Hours later, Coca-Cola’s executive director James Quincey made a more reluctant statement, imitating part of Mr Bastian’s language and also using the words “crystal clear”. Mr Quincey, a British citizen who has been through the crisis from his home in London, then attended a private 45 minute Zoom meeting with Mr Jackson and Ms Ifill trying to show solidarity with their cause.

“A lot of CEOs want to do the right thing, they’re just afraid of setback and they need cover,” said Darren Walker, who signed the letter and is president of the Ford Foundation and on the boards of three public companies. “What the letter did was provide cover.”

But for Delta and Coca-Cola, the effects were intense and immediate. Governor Kemp accused Mr Bastian of “spreading the same false attacks repeated by partisan activists”. And the Republicans in the Georgia house voted to have Delta cut a tax break, just as they did three years ago. “You don’t feed a dog that will bite your hand,” said Mr. Ralston, the house spokesman.

Florida Senator Marco Rubio posted a video calling Delta and Coca-Cola “aroused corporate hypocrites,” and Trump joined calls for a boycott of companies opposed to electoral law.

Companies that were more cautious were not approached in the same way. UPS and Home Depot, major Atlanta employers, were also urged early to oppose Georgia law, but made non-specific commitments regarding voting rights.
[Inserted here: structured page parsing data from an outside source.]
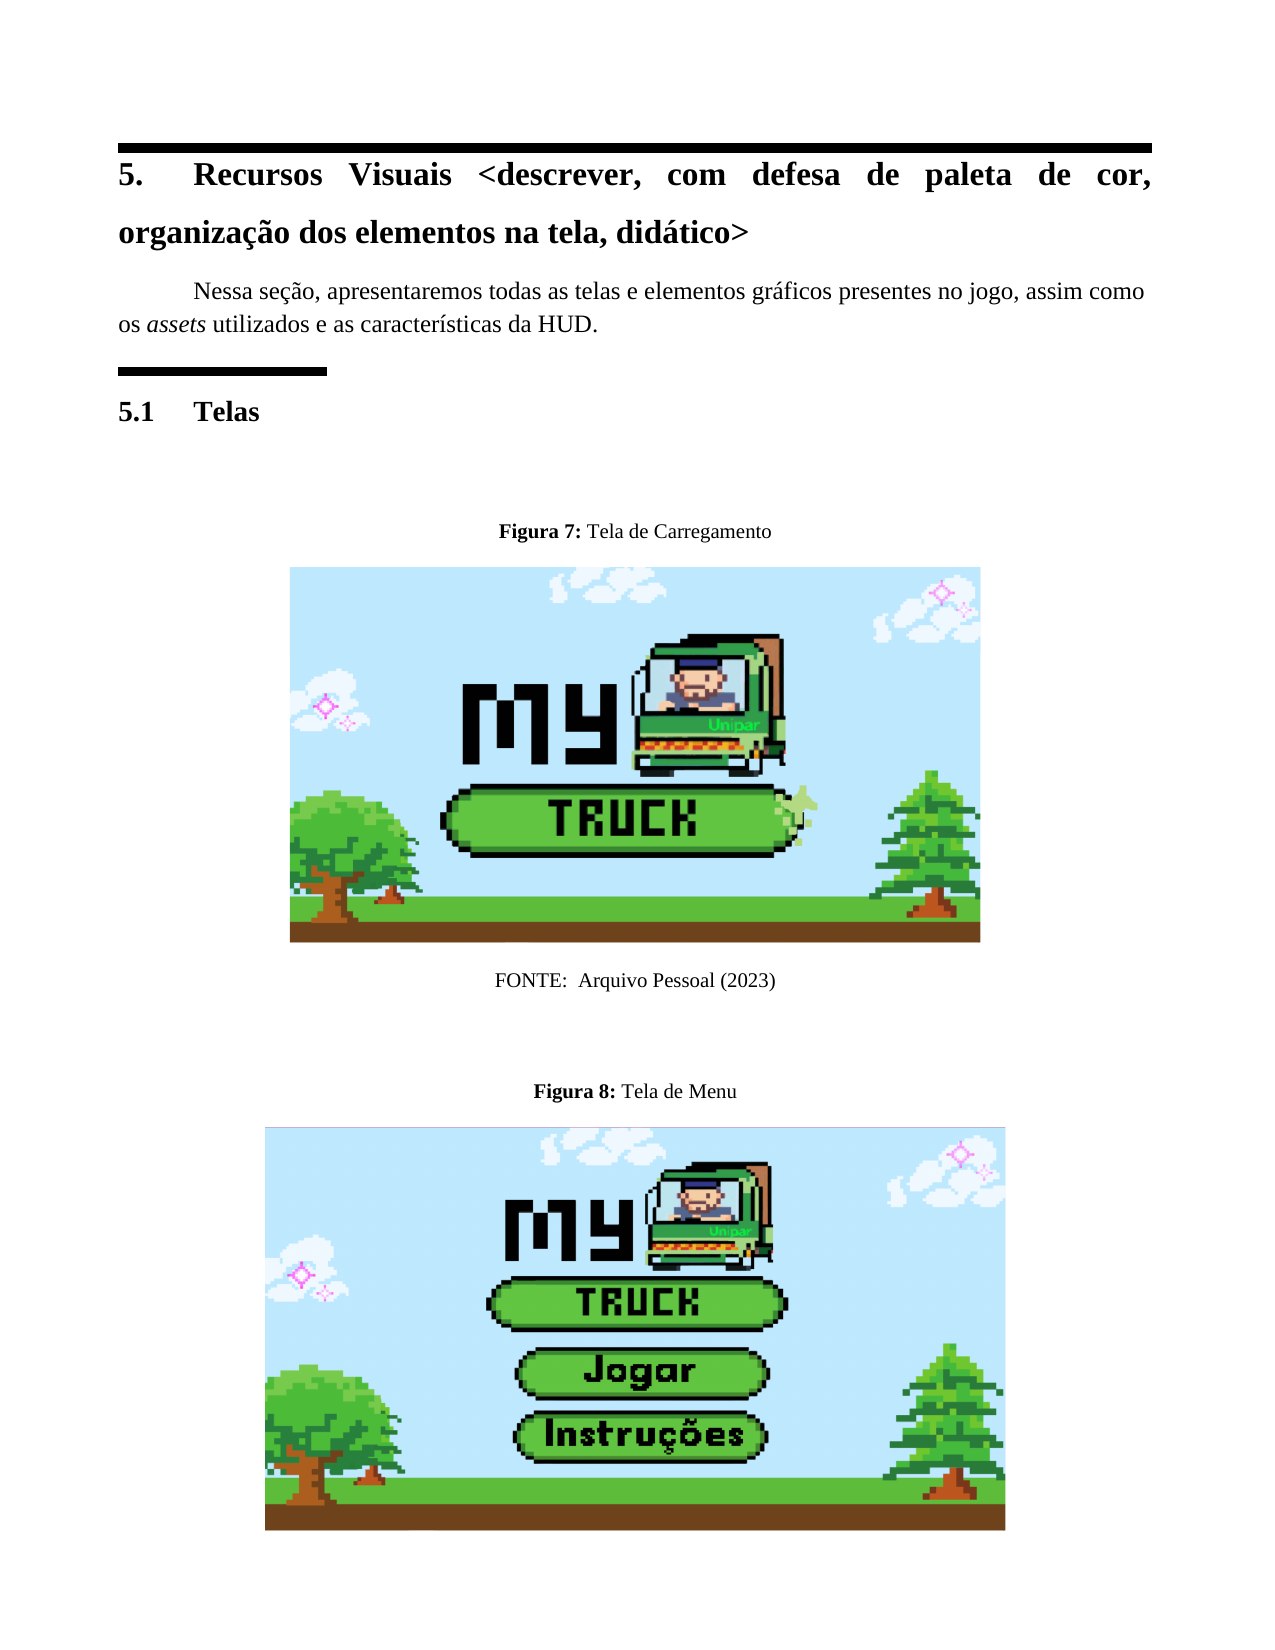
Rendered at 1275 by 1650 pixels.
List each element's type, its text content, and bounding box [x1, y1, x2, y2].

list Telas [118, 394, 1152, 427]
text Nessa seção, apresentaremos todas as telas e elementos gráficos presentes no jogo, assim como os assets utilizados e as características da HUD. [118, 276, 1152, 337]
picture [289, 567, 981, 943]
text FONTE: Arquivo Pessoal (2023) [118, 968, 1152, 992]
text Figura 7: Tela de Carregamento [118, 519, 1152, 543]
picture [265, 1127, 1006, 1531]
text Figura 8: Tela de Menu [118, 1079, 1152, 1103]
title Recursos Visuais <descrever, com defesa de paleta de cor, organização dos elementos na tela, didático> [118, 153, 1152, 250]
After the letter from black executives and statements from Delta and Coca-Cola, other companies have contacted us. On Thursday, American Airlines and Dell, both based in Texas, announced their opposition to the bill for voting in that state. And on Friday, more than 170 companies signed a statement calling on elected officials across the country not to pass laws that make it difficult for people to vote.

It was chaotic, but for many activists it was progress. “Corporations don’t exist in a vacuum,” said Stacey Abrams, who has worked for years to get the Georgia black vote. “It will require a national corporate response to prevent what happened in Georgia from happening in other states.”